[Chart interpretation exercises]
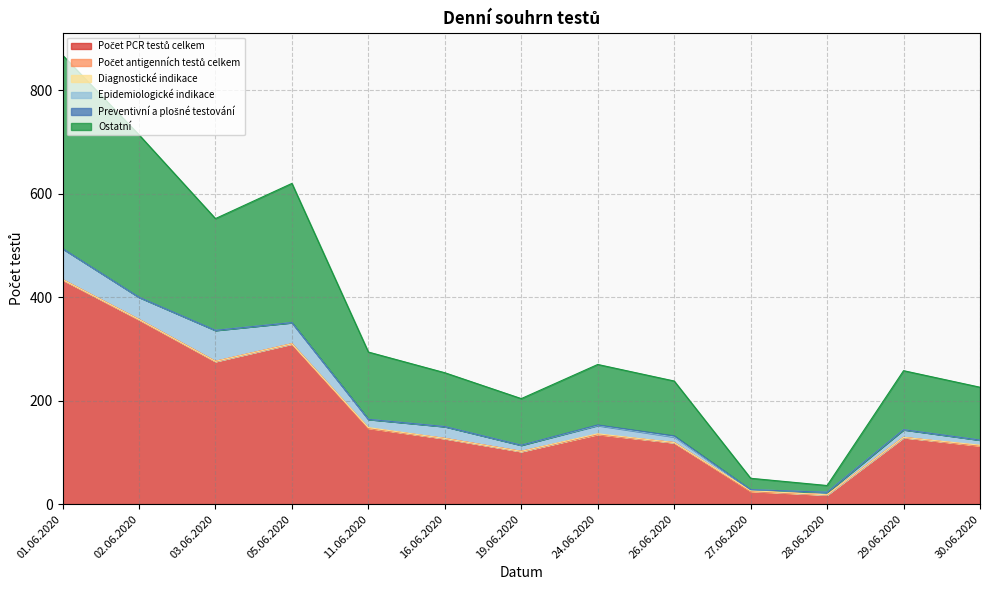

What is the average value of the Ostatní series?

152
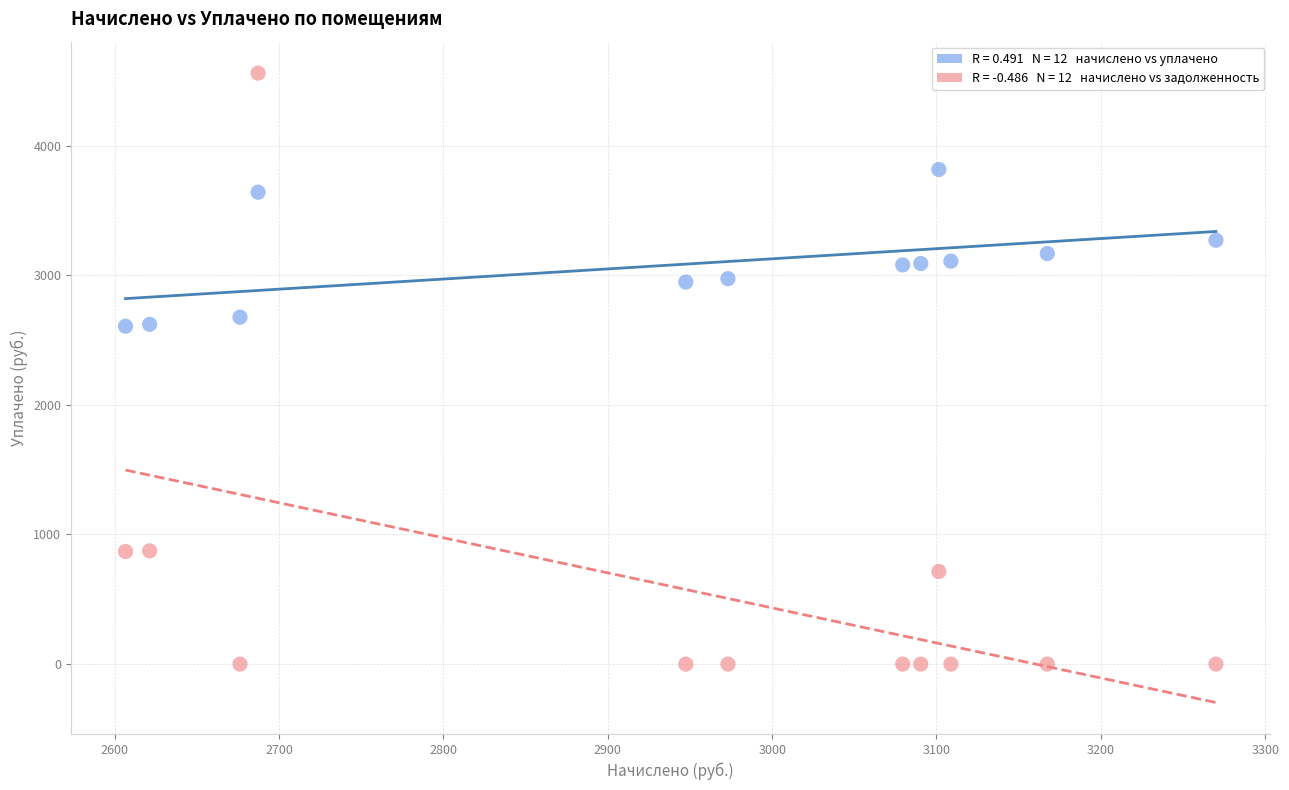

Across all data points, what is the range of X values (max minus min)?

663.5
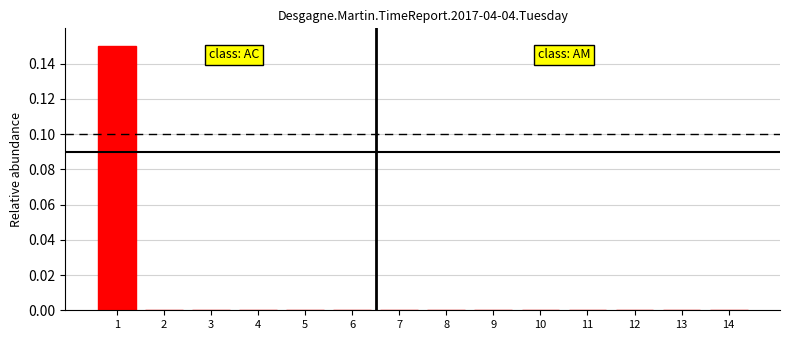

Which has a higher value, 1 or 5?

1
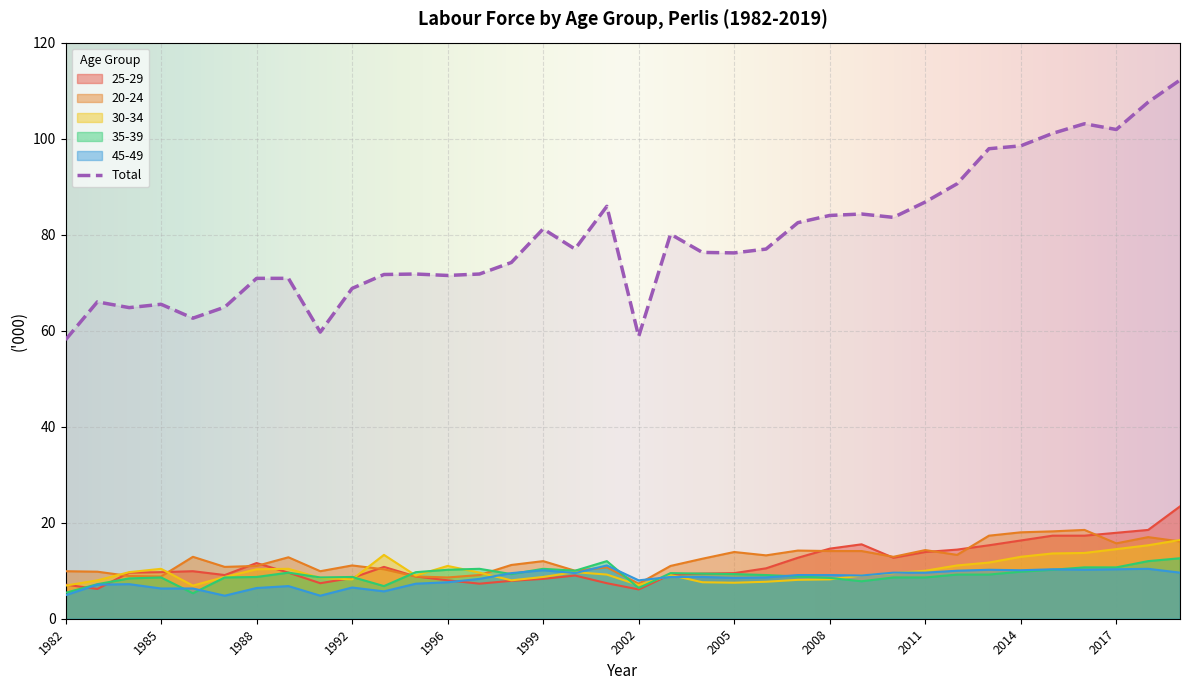

How many interior local valleys does the 25-29 series have?

6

**WORK INSTRUCTION**
Return the text of every record above word for word, leaving out the pictures.

**ANSWER SECTION**
What is the average value of the Ostatní series?

152

Across all data points, what is the range of X values (max minus min)?

663.5

Which has a higher value, 1 or 5?

1

How many interior local valleys does the 25-29 series have?

6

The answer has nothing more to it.